Throughout these shifts, lessons in good governance are at the core.  These lessons are simple, powerful, and often very specific.  For example, in Tanahun District, the officers of a CFUG described to me how they had learned the importance of having at least two signatures on checks.  In Dang District, a group enthusiastically described learning how to use a participatory governance tool to identify their group’s strengths and weaknesses.  Near Banke National Park, people told me that due to the buffer zone policies that were recently introduced when the park was created, they had experienced the benefits of prioritizing needs of the poor and marginalized over timber income for the communities. 

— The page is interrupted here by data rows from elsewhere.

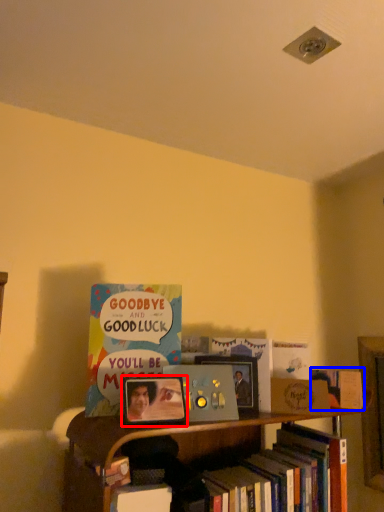
Question: Among these objects, which one is farthest to the camera, picture frame (highlighted by a red box) or book (highlighted by a blue box)?

Choices:
 (A) picture frame
 (B) book

Answer: (B)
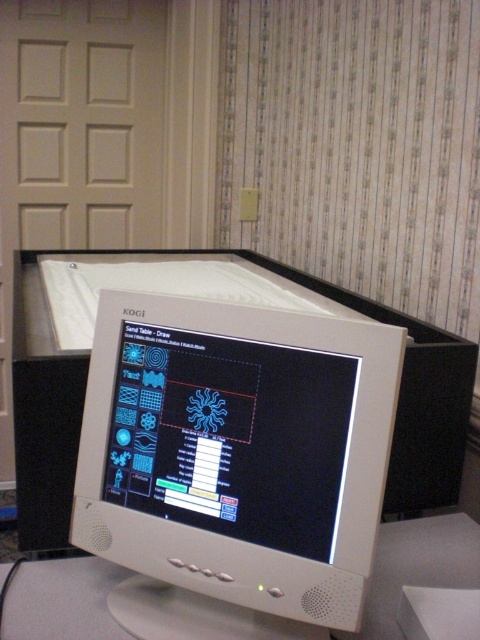
Question: Among these points, which one is farthest from the camera?

Choices:
 (A) pos(81,632)
 (B) pos(142,461)

Answer: (B)

Question: Is white plastic monitor at center above white plastic computer desk at center?

Choices:
 (A) yes
 (B) no

Answer: (A)

Question: Is the position of white plastic monitor at center more distant than that of white plastic computer desk at center?

Choices:
 (A) no
 (B) yes

Answer: (A)

Question: Which of the following is the farthest from the observer?

Choices:
 (A) white plastic computer desk at center
 (B) white plastic monitor at center

Answer: (A)

Question: Is white plastic monitor at center above white plastic computer desk at center?

Choices:
 (A) yes
 (B) no

Answer: (A)

Question: Which object is closer to the camera taking this photo?

Choices:
 (A) white plastic computer desk at center
 (B) white plastic monitor at center

Answer: (B)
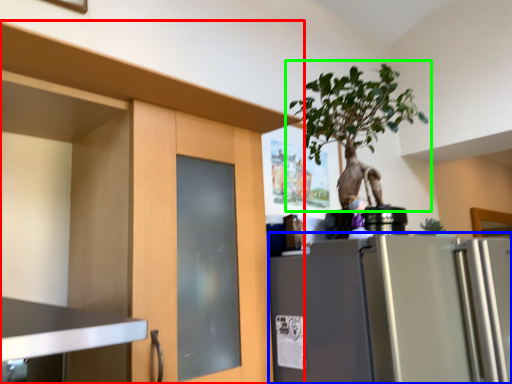
Question: Which object is the farthest from cabinetry (highlighted by a red box)? Choose among these: refrigerator (highlighted by a blue box) or houseplant (highlighted by a green box).

Choices:
 (A) refrigerator
 (B) houseplant

Answer: (B)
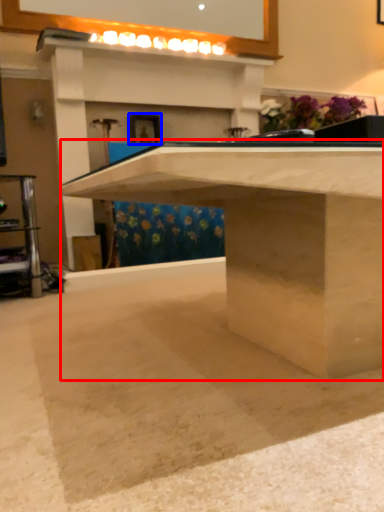
Question: Among these objects, which one is nearest to the camera, table (highlighted by a red box) or picture frame (highlighted by a blue box)?

Choices:
 (A) table
 (B) picture frame

Answer: (A)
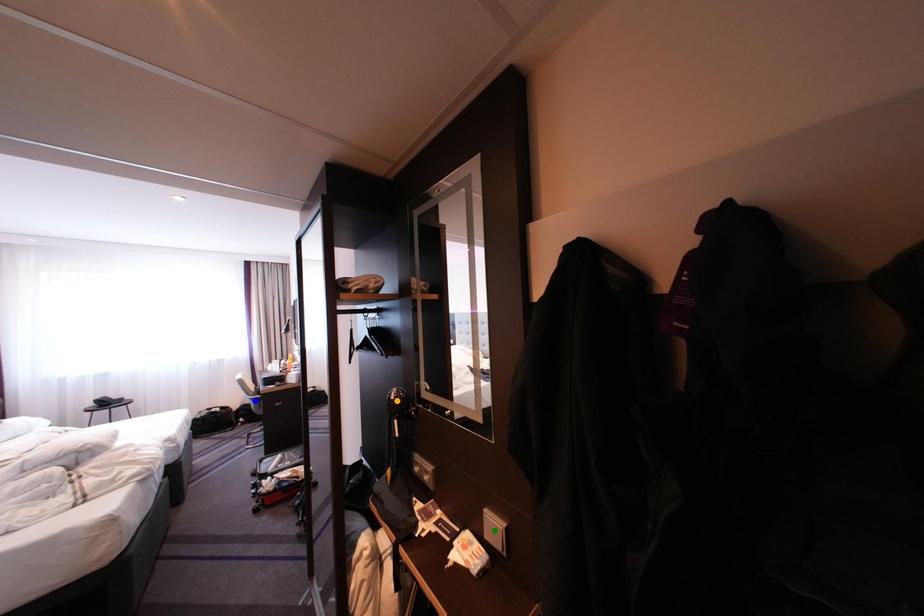
From the picture: Order these from farthest to nearest:
- green point
- orange point
- blue point

blue point < orange point < green point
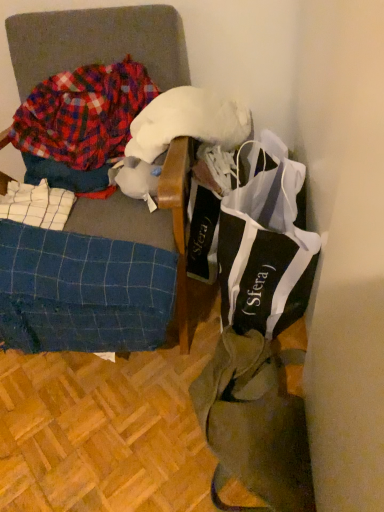
Question: Is olive green canvas tote bag at lower right beside plaid flannel shirt at left?

Choices:
 (A) yes
 (B) no

Answer: (B)

Question: Is olive green canvas tote bag at lower right positioned with its back to plaid flannel shirt at left?

Choices:
 (A) yes
 (B) no

Answer: (B)

Question: Is the depth of olive green canvas tote bag at lower right greater than that of plaid flannel shirt at left?

Choices:
 (A) no
 (B) yes

Answer: (A)

Question: Could plaid flannel shirt at left be considered to be inside olive green canvas tote bag at lower right?

Choices:
 (A) yes
 (B) no

Answer: (B)

Question: Can you confirm if olive green canvas tote bag at lower right is thinner than plaid flannel shirt at left?

Choices:
 (A) no
 (B) yes

Answer: (A)

Question: Is white fluffy wool at upper center taller or shorter than black and white fabric bag at right?

Choices:
 (A) tall
 (B) short

Answer: (B)

Question: From the image's perspective, is white fluffy wool at upper center positioned above or below black and white fabric bag at right?

Choices:
 (A) above
 (B) below

Answer: (A)

Question: Is white fluffy wool at upper center inside the boundaries of black and white fabric bag at right, or outside?

Choices:
 (A) outside
 (B) inside

Answer: (A)

Question: In terms of width, does white fluffy wool at upper center look wider or thinner when compared to black and white fabric bag at right?

Choices:
 (A) thin
 (B) wide

Answer: (A)

Question: Considering the positions of plaid flannel shirt at left and blue checkered fabric at lower left in the image, is plaid flannel shirt at left taller or shorter than blue checkered fabric at lower left?

Choices:
 (A) short
 (B) tall

Answer: (A)

Question: Is plaid flannel shirt at left in front of or behind blue checkered fabric at lower left in the image?

Choices:
 (A) behind
 (B) front

Answer: (A)

Question: Considering the relative positions of plaid flannel shirt at left and blue checkered fabric at lower left in the image provided, is plaid flannel shirt at left to the left or to the right of blue checkered fabric at lower left?

Choices:
 (A) right
 (B) left

Answer: (B)

Question: Is point (125, 69) closer or farther from the camera than point (94, 239)?

Choices:
 (A) closer
 (B) farther

Answer: (B)

Question: Looking at their shapes, would you say plaid flannel shirt at left is wider or thinner than blue plaid fabric at left?

Choices:
 (A) thin
 (B) wide

Answer: (A)

Question: Based on their positions, is plaid flannel shirt at left located to the left or right of blue plaid fabric at left?

Choices:
 (A) left
 (B) right

Answer: (A)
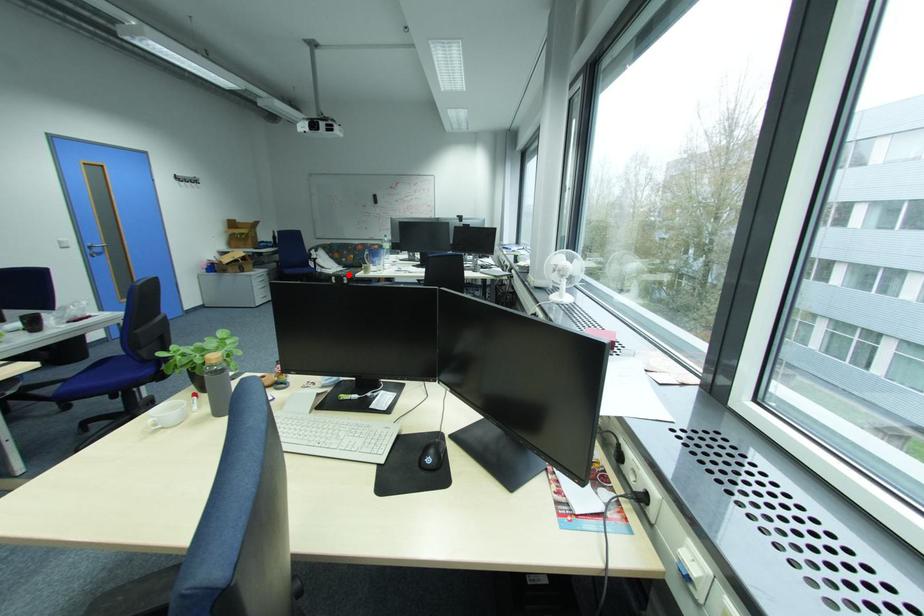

Community forestry in Nepal has expanded the natural resource base, protected biodiversity, and improved ecosystem services.  It has also expanded democratic principles and increased community resilience to climate change, health crises, and natural disasters.  It is a model for the world, highlighting how community conservation can contribute in multiple ways to healthy and resilient communities and countries.

Teri D. Allendorf, PhD, is the Executive Director of Community Conservation and a conservation biologist affiliated with the Dept of Forest and Wildlife Ecology at the University of Wisconsin-Madison and the Smithsonian Conservation Biology Institute in the US.  She has worked on issues of communities and biodiversity conservation in Nepal and globally for three decades.